Saturday, February 26, 2011

Cribbage

Cribbage is a fun card game. In it, you're dealt six cards, and you have to discard two. Afterwards, a starter card is drawn. The four cards you're left with and the starter card determine how many points your hand has. (There's of course more to the game than just that, but that's what's relevant.)

The scoring works like this:
His nobs - If you have a jack of the same suit as the starter card, that's 1 point. (If that starter card is a jack, that's something different and gets counted at a different time.)
Flush - If your hand has all cards the same suit, that's 4 points. If the starter card is the same suit too, that's another 1. After this, there's no difference between the starter card and the ones in your hand.
Pairs - For each pair you have, you get two points. Note that cards can be counted multiple times, so if you have a 4H, 4D, 4S, that's three pairs (4H, 4D), (4H, 4S) and (4D, 4S) for 6 points.
Straights - If you have three or more cards in a row (like 3, 4, 5) you get as many points as the straight is long. Personally, this seems somewhat inconsistent, since a straight of four is also two straights of three, which would get you 6 points instead of 4.
Fifteens - For each sum of fifteen you can make, you get 2 points. All face cards count as ten. Cards can again be counted multiple times, so if you have two tens, and two fives, that's four fifteens for 8 points.

Anyway, I was curious as to what the average hand value would be if you always discarded so as to give your hand as many points as possible (which you don't actually always want to do, because of other parts of the game, but oh well). So I made a program which goes through all 20,358,520 possible hands of six you can be dealt, and finds the best two to discard, taking into account the different possible starters cards.

All told, it ended up running for about 18 days.
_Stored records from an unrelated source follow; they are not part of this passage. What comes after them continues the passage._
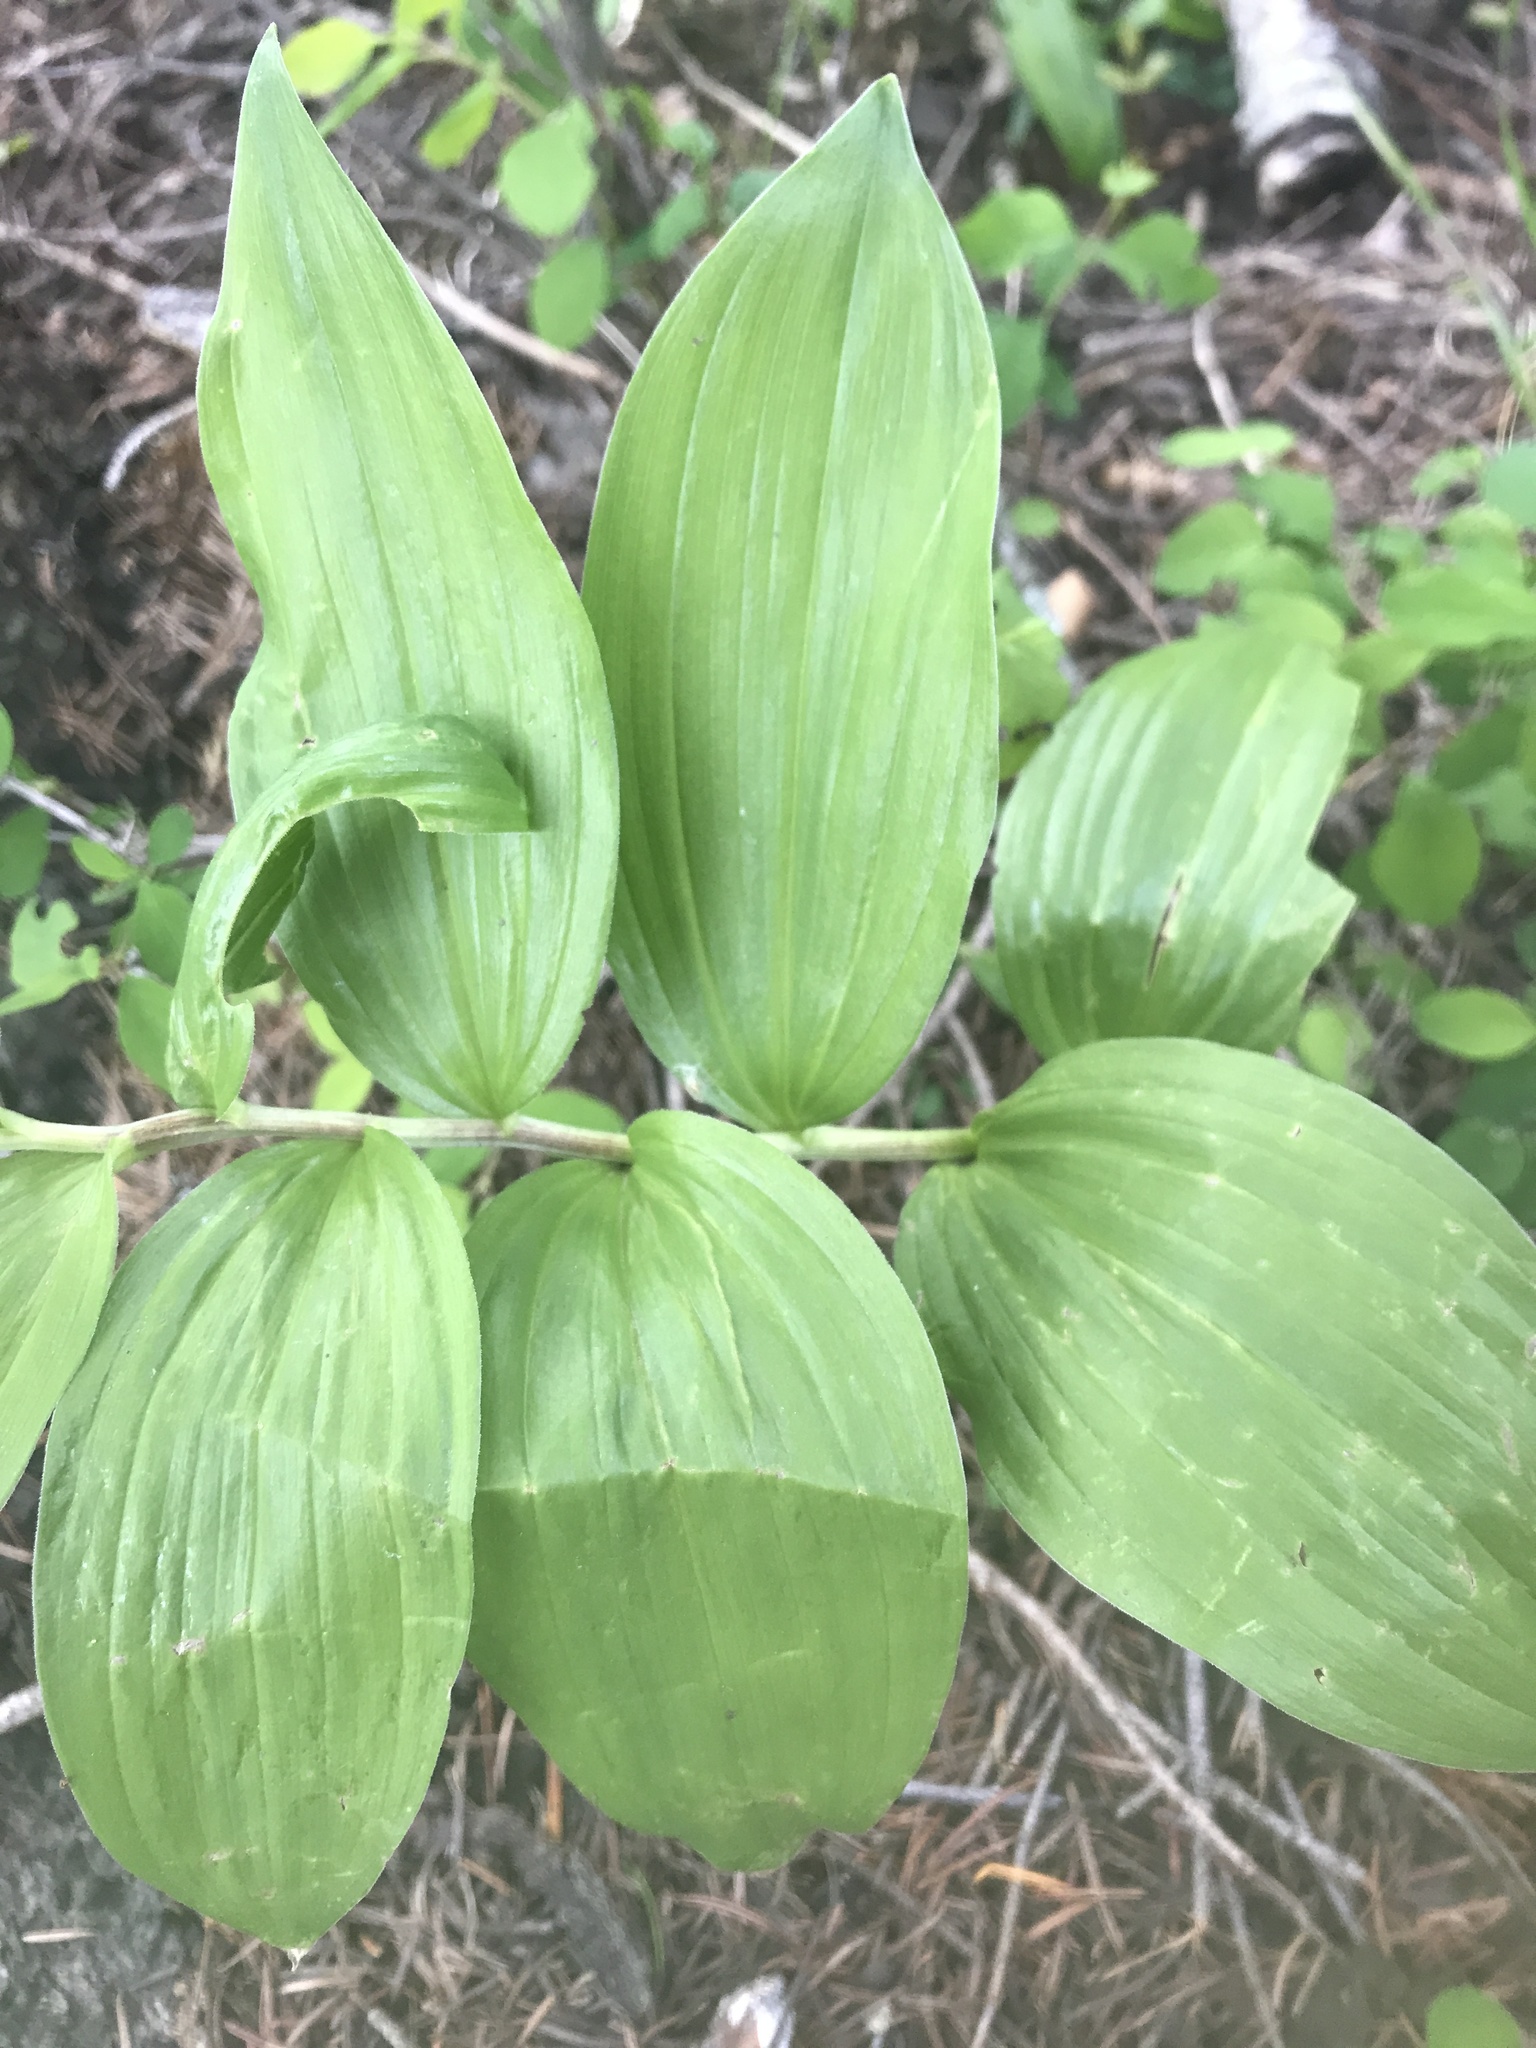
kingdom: Plantae
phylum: Tracheophyta
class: Liliopsida
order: Asparagales
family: Asparagaceae
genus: Maianthemum
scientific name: Maianthemum racemosum
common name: False spikenard
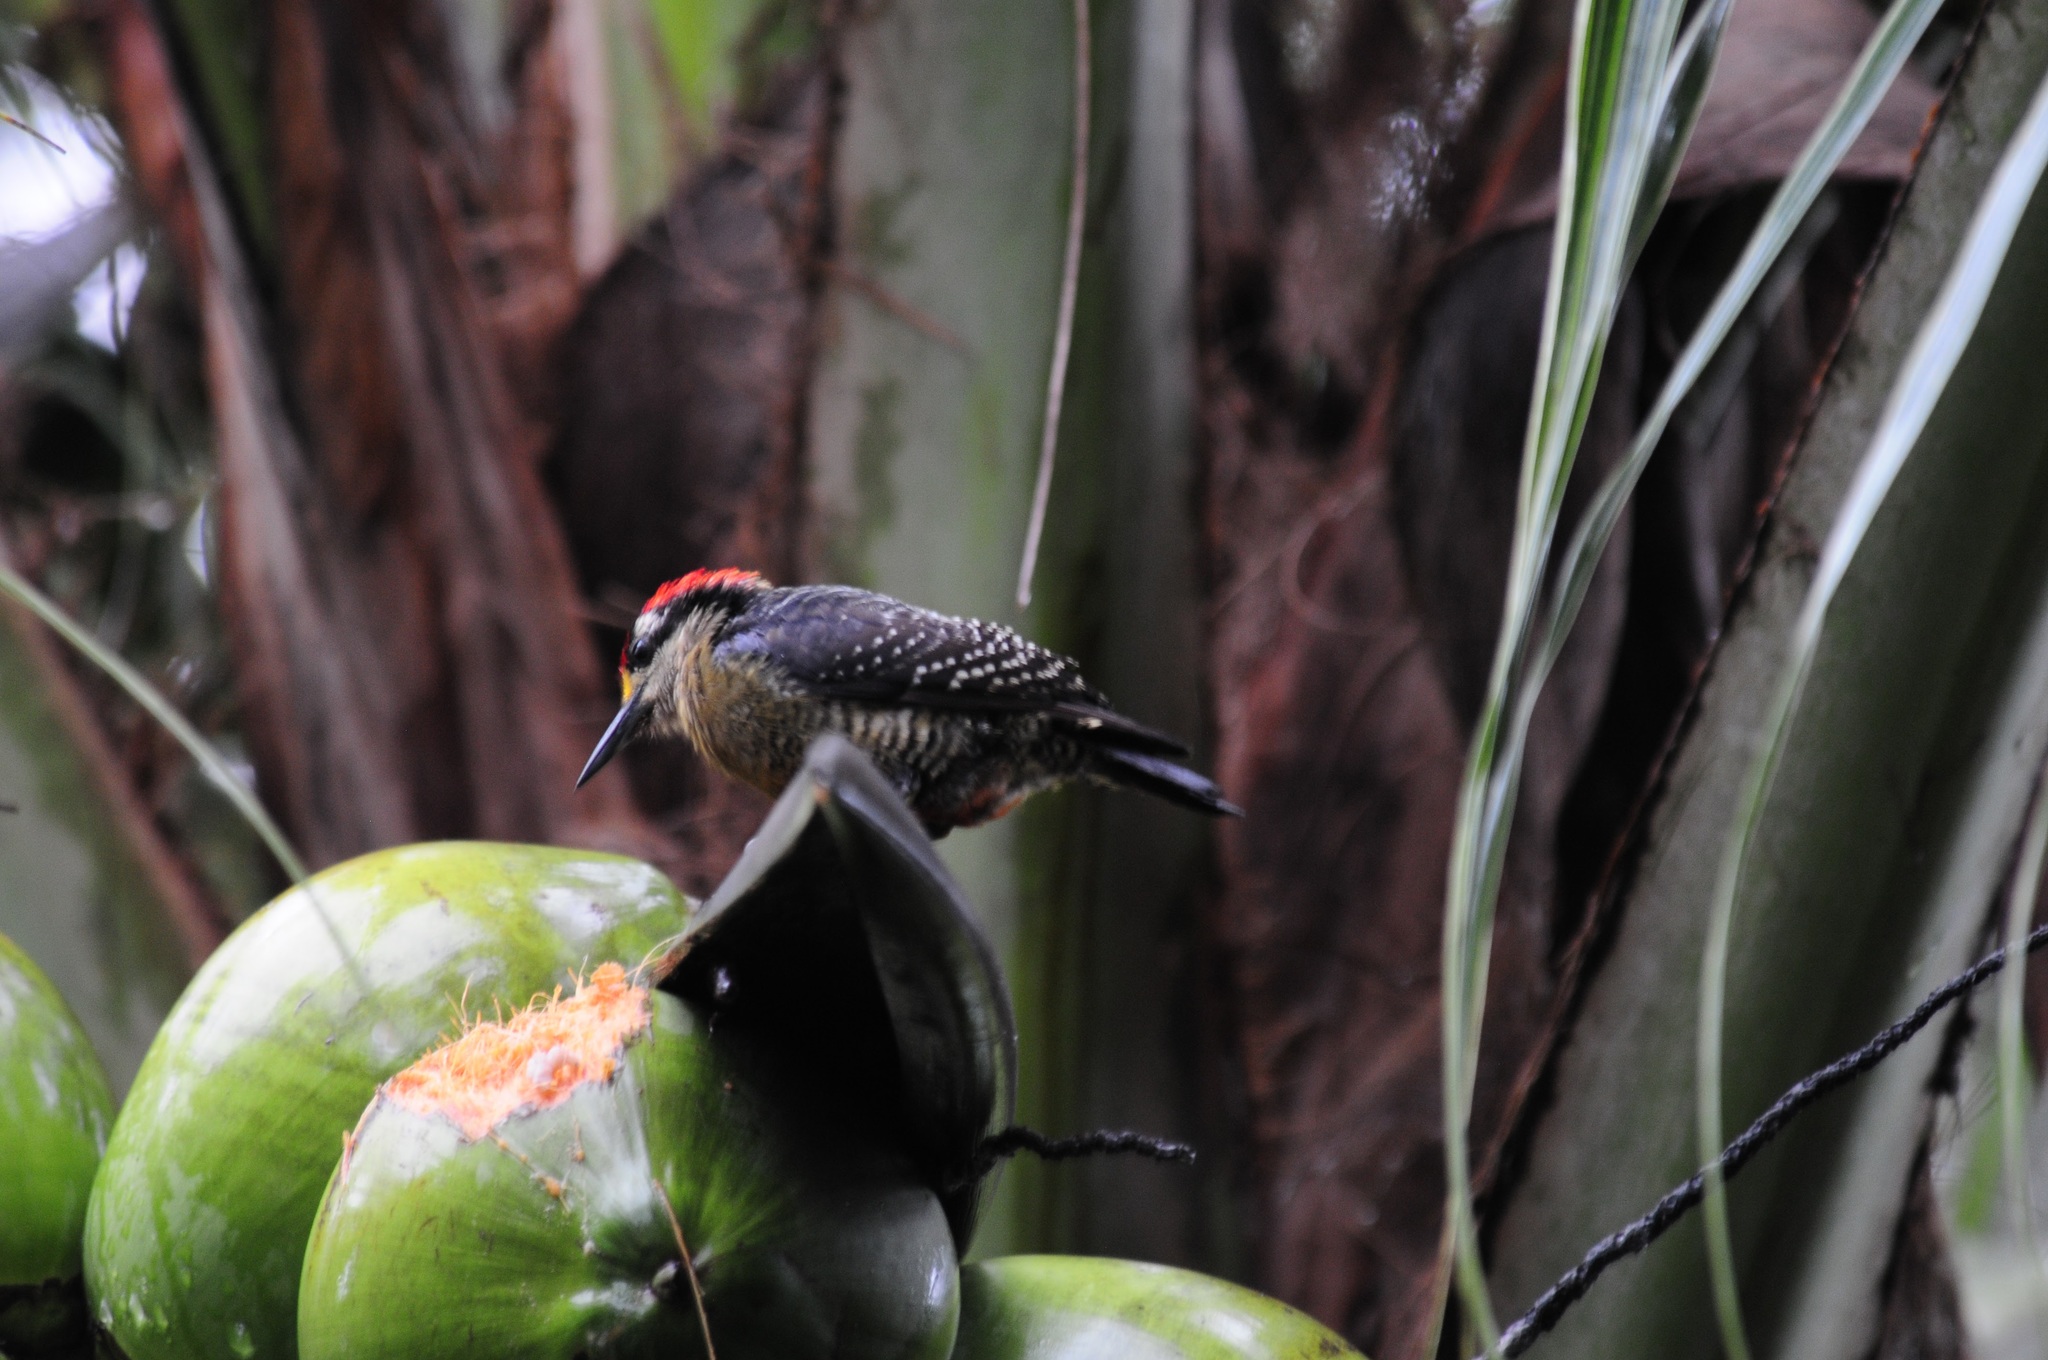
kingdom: Animalia
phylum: Chordata
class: Aves
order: Piciformes
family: Picidae
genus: Melanerpes
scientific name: Melanerpes pucherani
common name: Black-cheeked woodpecker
But it did finish. And here are the results.

The average hand value is 8.29 points.

The most frequently discarded rank is king at 11.56% of all discards.
After that is queen at 9.85%
8 at 9.30%
7 at 8.85%
Ace at 8.78%
9 at 8.37%
2 at 8.27%
10 at 8.02%
3 at 6.72%
6 at 6.55%
Jack at 6.14%
4 at 5.39%
5 at 2.17%

Wednesday, February 2, 2011

The Ship of Theseus a.k.a. Grandfather's Axe

There's an old philosophical puzzle. Suppose you have a wooden boat. You notice some of the planks are getting rotten, so you replace them. Is it still the same boat? As time goes on, you replace the planks one by one, until every single plank making the boat has been replaced. Is it still the same boat?

Alternatively, your grandfather's axe is a family heirloom. But when your father got it, he replaced the head, and when you got it, you replaced the handle. Is it still the same axe?

I posit that identity cannot be determined by the identities of the constituent parts.

First, I'll assume that identity is something that can be discerned - that is it's something that can be determined by observation. Intuitively, this makes sense. If you see two boats, you can distinguish them by how they look, even if they switch positions, or change by small amounts. Even if you have two boats made the same, there will be minute differences that can distinguish them. And the same with the planks. You can tell two planks apart.

But the fundamental constituents of matter have no such identity. An electron is an electron is an electron. All electrons are indistinguishable, and provably so. If you had an electron, and you put it in a box full of other electrons, it would not be possible to find your initial electron again. In fact, there isn't such a thing. Initially, there was one electron in your hand, and many electrons in your box. Then there were many+1 electrons in your box. The one electron cannot be uniquely tracked. It has no identity.

What this means is that if you have, say, a hydrogen atom, and then instantaneously swap out the electron with a different one... Then nothing has changed. Nothing has been done. If that hydrogen atom had an identity, it could not have changed, even if every single subatomic particle in it had been swapped at the same time.

On the macroscopic scale, things can have identity, because they aren't indistinguishable. They have different particles in different configurations following different patterns.

Identity is one of those things that makes sense in our experience, but which breaks down in extreme thought experiments because it has no fundamental truth to it and our flawed conceptions were only meant to work with what we have experience with.